SALT LAKE CITY — Al Jefferson, Paul Millsap and Gordon Hayward generally garner the lion's share of attention from media members in the Utah Jazz locker room.
But the quiet man who makes 'em go, and a guy who usually lets his game do most of his talking for him, is veteran point guard Devin Harris, whose resurgence in the second half of the regular season coincided with Utah's late push for the playoffs. Indeed, if you said as Harris goes, so go the Jazz, you wouldn't be wrong.
After the All-Star break in late-February, Harris raised virtually all of his statistical averages — some of them by a remarkable difference — across the board. His scoring average jumped by almost 5 points per game after the break, and he also raised his assists, rebounds, 3-point shooting and free throws by sizable margins, too.
There was a key stretch of 10 games from Feb. 6 to Feb. 26 when Harris really made his presence felt, and it's more than coincidence the Jazz went 7-3 over that stretch to nail down their postseason spot. Harris scored 20 or more points six times during that span, and the Jazz won five of those six games.
"It starts at the point," Jazz coach Tyrone Corbin said Saturday morning at Zions Bank Basketball Center, where the team practiced before leaving for San Antonio for today's playoff series-opener against the Spurs. "If you get great play from your point guard on both ends of the floor, you have a chance to succeed.
"He got comfortable, man, and we were able to put the ball in his hands more. He was able to push the ball in transition and get some easy baskets there. And defensively, he just took it upon himself to stay in front of guys and be more aggressive on the ball, and he's done a great job there, too."
Harris' 3-point shooting became a great weapon in Utah's offense late in the season — during that 10-game stretch, he went a combined 16-of-20 from beyond the arc in wins over Golden State, Dallas and Portland — and Harris also started taking the ball much harder to the basket than he'd been doing earlier in the season.
"It was bound to come," Harris said of his personal late-season resurgence, attributing it to being more aggressive and getting more of an opportunity to do his thing. "It probably came later than I wanted it to. It doesn't matter what turned it around, as long as the turnaround occurred.

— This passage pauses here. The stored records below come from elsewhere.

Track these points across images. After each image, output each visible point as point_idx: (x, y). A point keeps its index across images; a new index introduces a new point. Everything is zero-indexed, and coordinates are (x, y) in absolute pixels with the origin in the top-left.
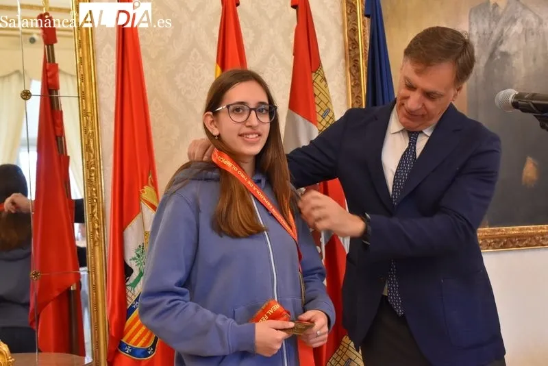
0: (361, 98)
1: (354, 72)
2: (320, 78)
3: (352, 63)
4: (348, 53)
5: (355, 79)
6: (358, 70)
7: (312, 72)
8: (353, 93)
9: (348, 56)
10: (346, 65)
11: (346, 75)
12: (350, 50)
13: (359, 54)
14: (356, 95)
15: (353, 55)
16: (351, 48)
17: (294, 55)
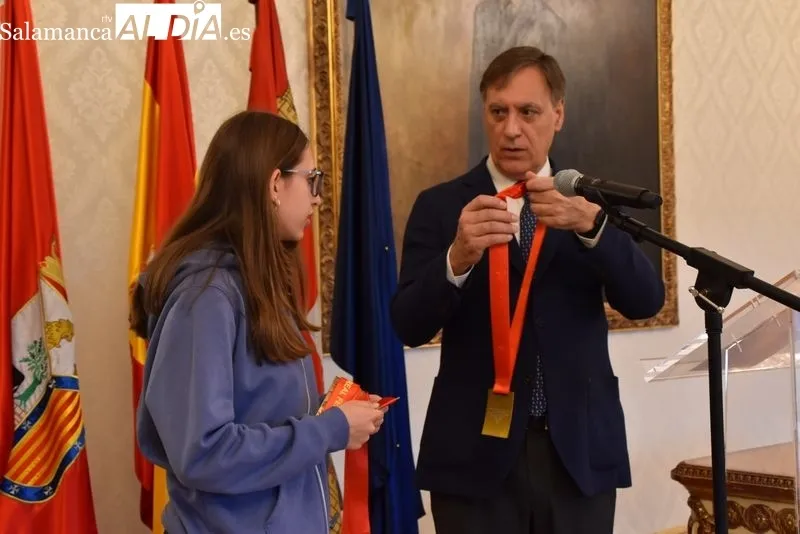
0: (330, 126)
1: (321, 88)
2: (287, 105)
3: (318, 77)
4: (313, 62)
5: (322, 100)
6: (327, 86)
7: (278, 97)
8: (318, 119)
9: (313, 66)
10: (309, 77)
11: (309, 93)
12: (316, 57)
13: (328, 65)
14: (322, 122)
15: (319, 64)
16: (317, 54)
17: (251, 70)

"Guys got more aggressive on the perimeter and I think that helped us out a lot."
Jefferson, the team's leading scorer and rebounder, said it took Harris — acquired by Utah in February 2011 in the trade that sent Deron Williams to the New Jersey Nets — awhile to adjust his style to the Jazz offense. And once he did that, Jefferson says it was Harris who definitely was the difference-maker for the Jazz down the stretch.
"I just think Devin finally put his game into this offense," Big Al said. "This is a different type of offense for a guy like Devin. When he came here, he's normally a free guy who we just set picks and get him the ball and he gets his shots. This offense is more of a system. I think he just had to learn how to combine the two, put his game into this offense, and that's what he's been doing lately.
"He's the reason, by him stepping up, that we had a chance to make the playoffs. Because when we've got guys double-teaming on the bigs, you've got to have somebody who can hit that outside shot and put pressure on their defense by penetrating. So if it wasn't for him stepping up and finding it the way he did, we probably wouldn't be here right now talking about the playoffs.
"I never panicked about him," Jefferson said. "I knew that Devin could play and I knew that Devin had his game, I just knew he had to find his way in this offense. I had to do the same, but lucky for me this offense is made for a big man. So it didn't take me as long as it took him, but he got it — better late than never."